Quick - bring to mind an advertisement that you think was great advertising, that is, an ad which attracted the target audience's attention and made them more likely to purchase the advertised product or service.

Quick - name all of the advertising media in which advertisers spend more than $15 billion a year for paid advertising space.

Chances are that you mentioned a television ad as an example of a great ad and that you named television, radio and magazines as media in which advertiser expenditures exceed $15 billion per year.

Chances are that the yellow pages never came to mind.

In spite of the yellow pages being among the dominant advertising media in the United States (with advertiser expenditures exceeding $15 billion annually), few think of the yellow pages as a "real" advertising medium, in the same league as television and radio. Advertising textbooks tend to relegate the yellow pages to their discussions of "Other" or "Supplemental" media and industry research on consumers' media perceptions and behaviors tend not to include the yellow pages at all.

This document, Understanding Yellow Pages, is presented to help you better understand the dynamics of the yellow pages industry and yellow pages advertising. When you are done you will see how advertisers take advantage of the range of advertising options in both print and online yellow pages directories to successfully influence key members of their target audiences.

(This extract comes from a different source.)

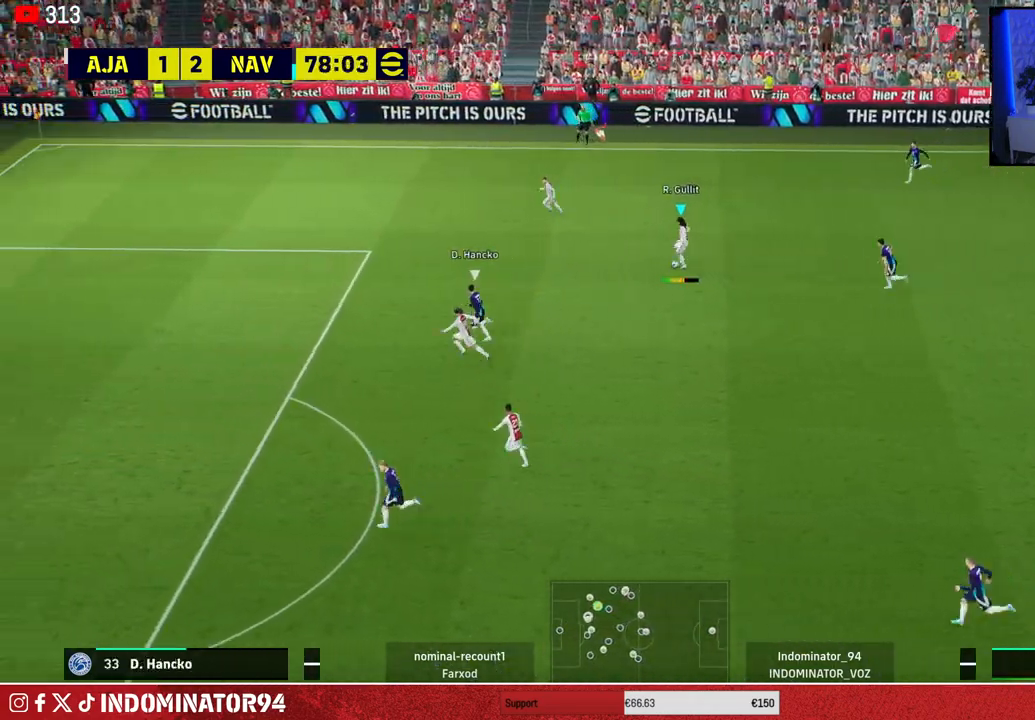
{"buttons": ["R1"], "left_stick": "down-left", "right_stick": "center", "events": [[83, "R1", "down"], [233, "left_stick", "down-left"]]}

Each of Understanding Yellow Pages' six sections addresses a different aspect of the yellow pages:

Section 1: Industry Overview, will familiarize you with the characteristics and dynamics of both print and Internet yellow pages by answering questions such as:

  • How extensively do advertisers use print and Internet yellow pages?
  • What options do advertisers have with regard to where their ads appear in print and Internet yellow pages directories?
  • How are ads placed within print and Internet directories?
  • What is the relationship between print and Internet yellow pages?

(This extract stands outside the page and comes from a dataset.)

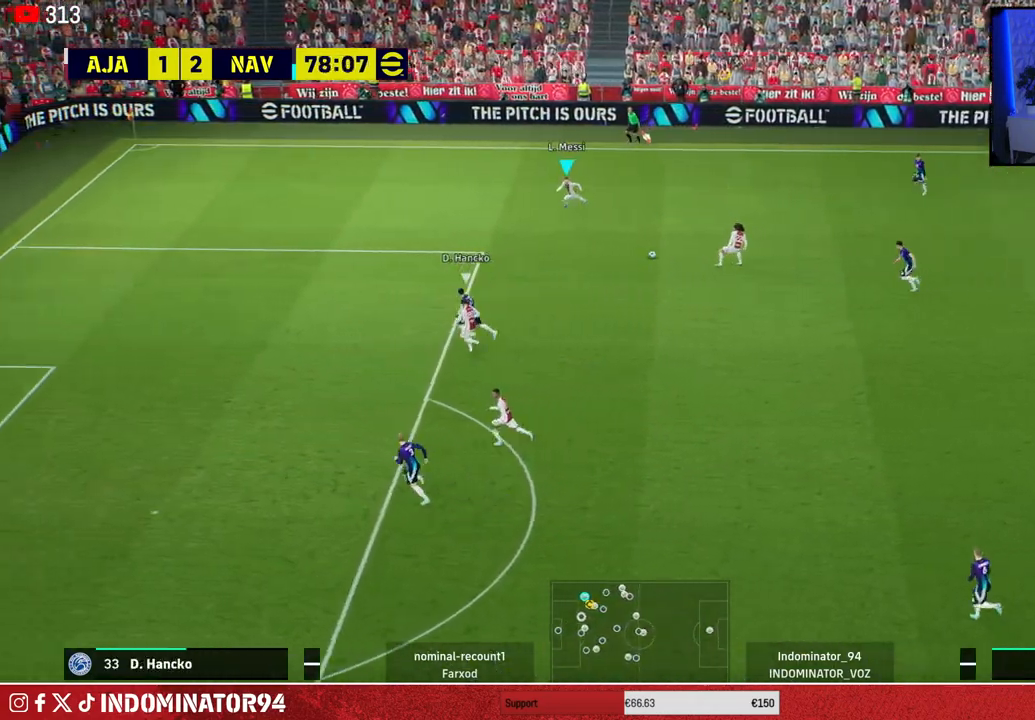
{"buttons": [], "left_stick": "down-left", "right_stick": "center", "events": [[133, "R1", "up"]]}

Section 2: Media Promotion discusses how all media, including the yellow pages, compete for advertisers' expenditures and the specific techniques each medium uses to position itself against competitive media. The discussion then shifts to intra-medium promotion, that is, how different vehicles within a medium (for example, competitive magazines, yellow pages directories or radio stations) attempt to demonstrate their relatively higher value to advertisers who have decided that the medium, in general, is an appropriate way to reach their target audience.

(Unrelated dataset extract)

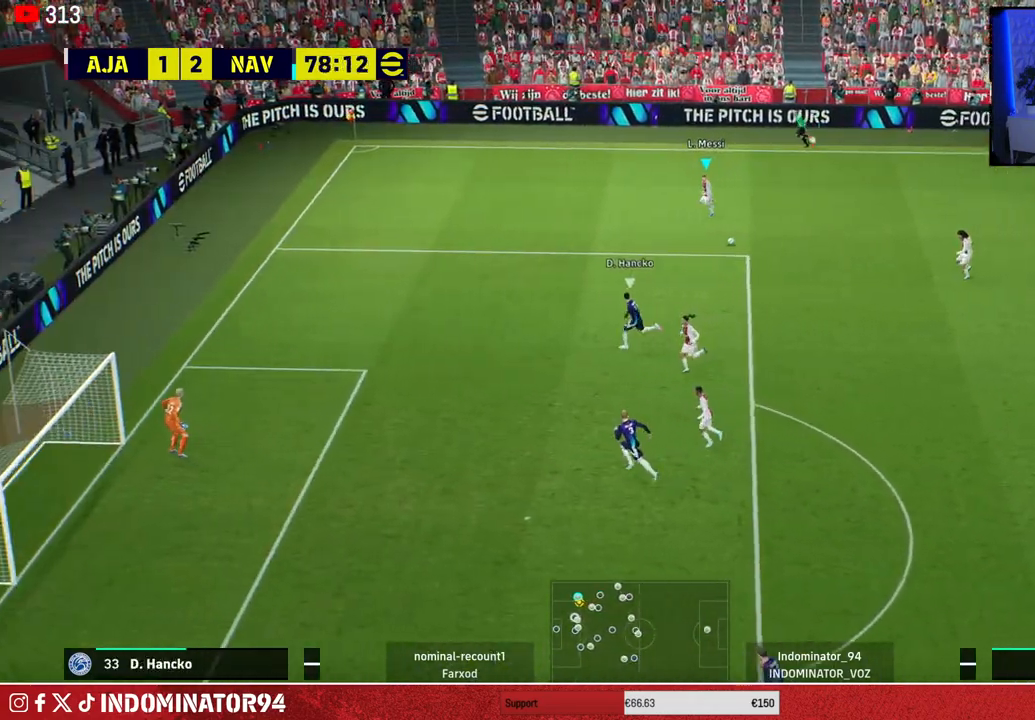
{"buttons": [], "left_stick": "down-left", "right_stick": "center", "events": []}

Section 3: Advertiser Options provides an in-depth view of the range of advertising placement and format options for print and Internet yellow pages directories. This section provides detailed examples of how print and online yellow pages have evolved (i.e., increased advertisers' options with regard to core product offerings) and innovated (i.e., moved beyond its core product to provide advertisers with new and distinctly different advertising opportunities).

Section 4: Creative Development places the development of yellow pages advertising in the broader context of general advertising creative planning. First, the overall creative considerations of target audience characteristics, key copy points and advertising tone/approach are addressed. Next, specific creative guidelines for the development of print and yellow pages advertising are presented.

Section 5: Consumer Dynamics addresses three key areas: the type of audience attracted and delivered to advertisers by print and Internet directories, the reasons why individuals use print and Internet directories, and how consumers perceive and respond to directory advertising.

Section 6: A Look Ahead speculates on the future of both print and Internet yellow pages.